January 16th, 2008 at 6:39 am
So…Tony Stark has a problem with his heart? Is that what I’m getting? Huh. Who knew.
January 16th, 2008 at 7:30 am
Wow, man. That was a lot of work to make that post!
What with being tied to the need to find an outlet and all, I wonder if Stark has problems in Europe (or is the Iron Man suit universal). Perhaps the new Iron Man suit should be a hybrid.
January 16th, 2008 at 7:53 am
Is there some reason Tony never considered a heart transplant? Other than the Gilligan’s Island rule? I mean, it must be a million trillion times easier to have a pacemaker implanted than wear the Iron Man armor. I’m curious to see how the movie plans to deal with this.
Also, my alltime fav updating on Tony’s suit: coating it with gold spraypaint. I LOVED IT!
January 16th, 2008 at 10:46 am
http://www.marvel.com/i/content/st/2060new_storyimage0341082_full.jpg
Looks like there’s something, er, vaguely around his heart. Chest. Area. (My god, I should just not comment on this blog.)
January 17th, 2008 at 10:55 am
I notice that at few times the writer is confusing what the armour actually does. Few times the comics seem to suggest that the heart *itself* needs the energy keep beating, instead of to keep a piece of shrapnel *off* the heart.

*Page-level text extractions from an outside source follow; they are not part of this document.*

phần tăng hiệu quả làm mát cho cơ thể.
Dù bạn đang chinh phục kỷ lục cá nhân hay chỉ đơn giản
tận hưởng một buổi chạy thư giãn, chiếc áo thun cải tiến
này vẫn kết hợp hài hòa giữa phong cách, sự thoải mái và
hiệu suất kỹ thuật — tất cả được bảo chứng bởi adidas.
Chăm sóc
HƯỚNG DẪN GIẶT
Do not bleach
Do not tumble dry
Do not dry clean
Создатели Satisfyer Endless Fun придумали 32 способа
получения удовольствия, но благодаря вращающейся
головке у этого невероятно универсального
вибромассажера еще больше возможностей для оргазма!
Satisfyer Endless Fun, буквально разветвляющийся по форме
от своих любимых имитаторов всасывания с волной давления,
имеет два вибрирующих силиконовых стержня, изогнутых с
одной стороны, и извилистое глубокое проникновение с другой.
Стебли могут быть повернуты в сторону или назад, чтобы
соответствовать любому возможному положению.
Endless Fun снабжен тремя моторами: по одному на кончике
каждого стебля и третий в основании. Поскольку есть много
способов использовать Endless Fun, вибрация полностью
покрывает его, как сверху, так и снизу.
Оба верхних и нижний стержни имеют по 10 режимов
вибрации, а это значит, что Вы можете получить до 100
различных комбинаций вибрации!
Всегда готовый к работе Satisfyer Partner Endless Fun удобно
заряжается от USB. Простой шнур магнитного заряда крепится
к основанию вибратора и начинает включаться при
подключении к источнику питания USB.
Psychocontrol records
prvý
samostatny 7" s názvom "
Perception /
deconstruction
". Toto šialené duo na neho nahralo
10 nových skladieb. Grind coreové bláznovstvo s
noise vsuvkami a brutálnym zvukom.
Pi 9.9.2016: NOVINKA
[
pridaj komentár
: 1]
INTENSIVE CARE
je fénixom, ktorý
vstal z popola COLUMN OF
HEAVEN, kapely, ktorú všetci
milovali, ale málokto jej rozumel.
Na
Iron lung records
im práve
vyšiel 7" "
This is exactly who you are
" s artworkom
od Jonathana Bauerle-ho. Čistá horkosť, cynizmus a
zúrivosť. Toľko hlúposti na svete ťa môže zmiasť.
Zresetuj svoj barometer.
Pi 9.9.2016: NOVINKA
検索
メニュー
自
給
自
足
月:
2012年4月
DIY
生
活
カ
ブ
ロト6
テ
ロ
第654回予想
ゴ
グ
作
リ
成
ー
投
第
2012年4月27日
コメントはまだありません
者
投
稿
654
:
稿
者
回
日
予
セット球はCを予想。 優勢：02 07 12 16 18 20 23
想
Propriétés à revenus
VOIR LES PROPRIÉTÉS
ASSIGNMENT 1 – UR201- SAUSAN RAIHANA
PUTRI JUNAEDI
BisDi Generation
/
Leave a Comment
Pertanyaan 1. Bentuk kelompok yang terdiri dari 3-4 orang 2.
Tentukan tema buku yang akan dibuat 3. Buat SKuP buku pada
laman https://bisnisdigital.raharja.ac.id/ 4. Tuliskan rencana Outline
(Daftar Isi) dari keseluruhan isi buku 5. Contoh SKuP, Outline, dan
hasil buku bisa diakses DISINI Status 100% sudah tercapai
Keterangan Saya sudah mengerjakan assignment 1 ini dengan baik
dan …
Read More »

January 17th, 2008 at 11:08 am
Forget his heart, what about hygine? How in the world did he keep that huge metal wife-beater on for 10 years without getting some sort of infection, or at the very least without it affecting his playboy lifestyle.
January 17th, 2008 at 1:33 pm
Has Tony Stark ever gone to the UK only to find that he didn’t have the right adapter for his chest plate?
MUST… FIND… THE RIGHT… PLUGS
January 18th, 2008 at 4:32 am
I don’t know how reasonable this is medically, but I think the original idea was that there were a lot of little metal shrapnel fragments in his chest that were slowly working their way towards his heart as breathed, moved around, etc. And that there were just too many of them to remove (given the surgical technology of the time) without completely ripping up his chest. The chest plate “magnetic field” kept all the fragments from moving further in or pressing on his heart, but couldn’t extract them. So a heart transplant would just end up with him having an injured new heart as remaining pieces of shrapnel in his chest damaged it.
Something like what happened to the guy who Dick Cheney shot in a hunting accident, where a piece of bidrshot actually moved in the victim’s chest and caused him to have a heart attack later.
January 22nd, 2008 at 5:37 pm
Imagine how effective Iron Man could be if he wasn’t wasting so much time and energy on all that exposition!